THE PROBLEM – Rewrite the rows from the beginning up to and including the line with "Охранно-пожарные системы", replacing "кирпичный" with "панельный" and leaving everything else unchanged. Leave the pictures out of your answer.

MATERIAL FOR THIS EXERCISE –
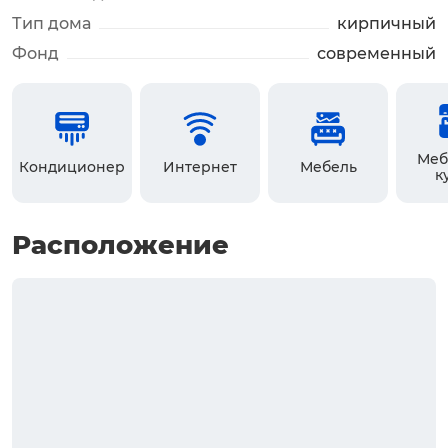
Тип дома
кирпичный
Фонд
современный
Меб
Кондиционер
Интернет
Мебель
к
Расположение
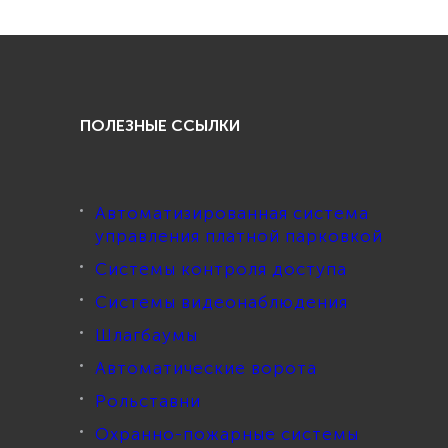
ПОЛЕЗНЫЕ ССЫЛКИ
Автоматизированная система
управления платной парковкой
Системы контроля доступа
Системы видеонаблюдения
Шлагбаумы
Автоматические ворота
Рольставни
Охранно-пожарные системы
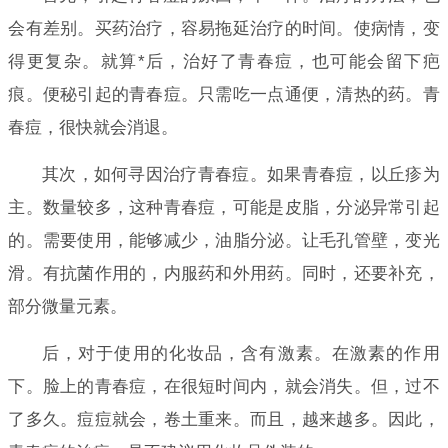
会有差别。买药治疗，容易拖延治疗的时间。使病情，变
得更复杂。就算*后，治好了青春痘，也可能会留下疤
痕。便秘引起的青春痘。只需吃一点通便，清热的药。青
春痘，很快就会消退。
其次，如何寻因治疗青春痘。如果青春痘，以丘疹为
主。数量较多，这种青春痘，可能是皮脂，分泌异常引起
的。需要使用，能够减少，油脂分泌。让毛孔管壁，变光
滑。有抗菌作用的，内服药和外用药。同时，还要补充，
部分微量元素。
后，对于使用的化妆品，含有激素。在激素的作用
下。脸上的青春痘，在很短时间内，就会消失。但，过不
了多久。痘痘就会，卷土重来。而且，越来越多。因此，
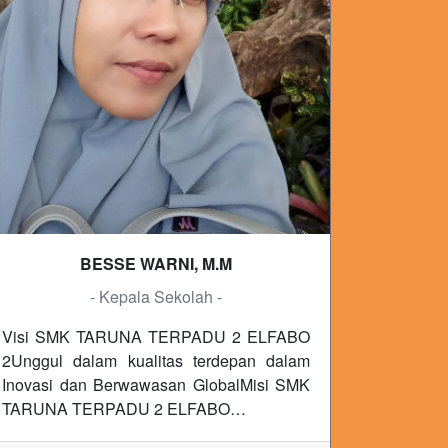
BESSE WARNI, M.M
- Kepala Sekolah -
Visi SMK TARUNA TERPADU 2 ELFABO
2Unggul dalam kualitas terdepan dalam
Inovasi dan Berwawasan GlobalMisi SMK
TARUNA TERPADU 2 ELFABO…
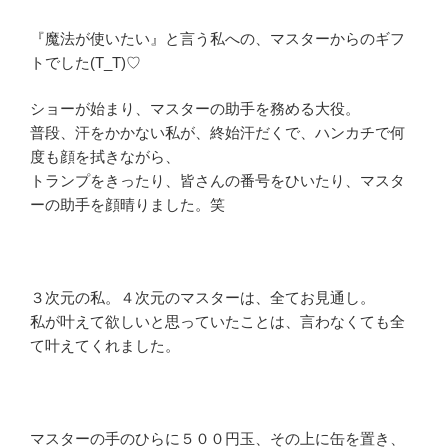
『魔法が使いたい』と言う私への、マスターからのギフ
トでした(T_T)♡
ショーが始まり、マスターの助手を務める大役。
普段、汗をかかない私が、終始汗だくで、ハンカチで何
度も顔を拭きながら、
トランプをきったり、皆さんの番号をひいたり、マスタ
ーの助手を顔晴りました。笑
３次元の私。４次元のマスターは、全てお見通し。
私が叶えて欲しいと思っていたことは、言わなくても全
て叶えてくれました。
マスターの手のひらに５００円玉、その上に缶を置き、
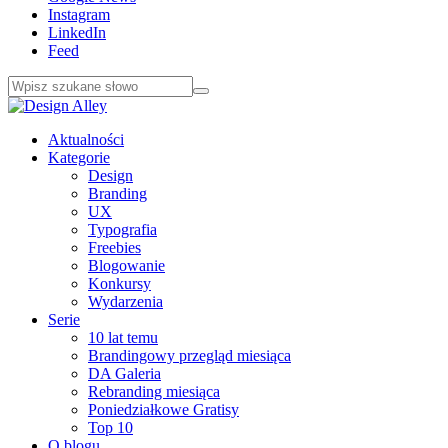
Instagram
LinkedIn
Feed
Aktualności
Kategorie
Design
Branding
UX
Typografia
Freebies
Blogowanie
Konkursy
Wydarzenia
Serie
10 lat temu
Brandingowy przegląd miesiąca
DA Galeria
Rebranding miesiąca
Poniedziałkowe Gratisy
Top 10
O blogu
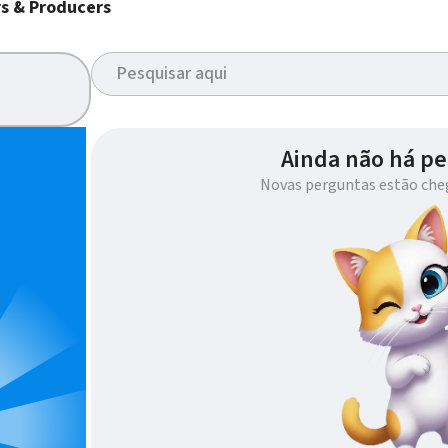
s & Producers
Ainda não há pe
Novas perguntas estão che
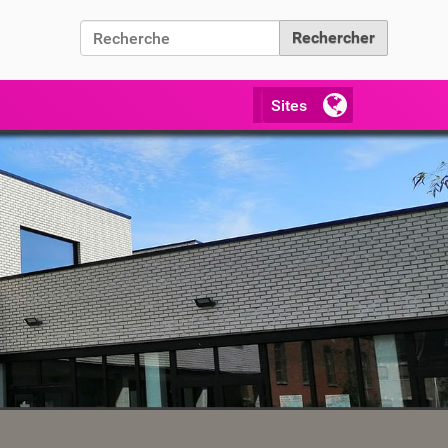
Chercher par
Recherche avancée…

TASK RESPONSE –
Тип дома
панельный
Фонд
современный
Меб
Кондиционер
Интернет
Мебель
к
Расположение
ПОЛЕЗНЫЕ ССЫЛКИ
Автоматизированная система
управления платной парковкой
Системы контроля доступа
Системы видеонаблюдения
Шлагбаумы
Автоматические ворота
Рольставни
Охранно-пожарные системы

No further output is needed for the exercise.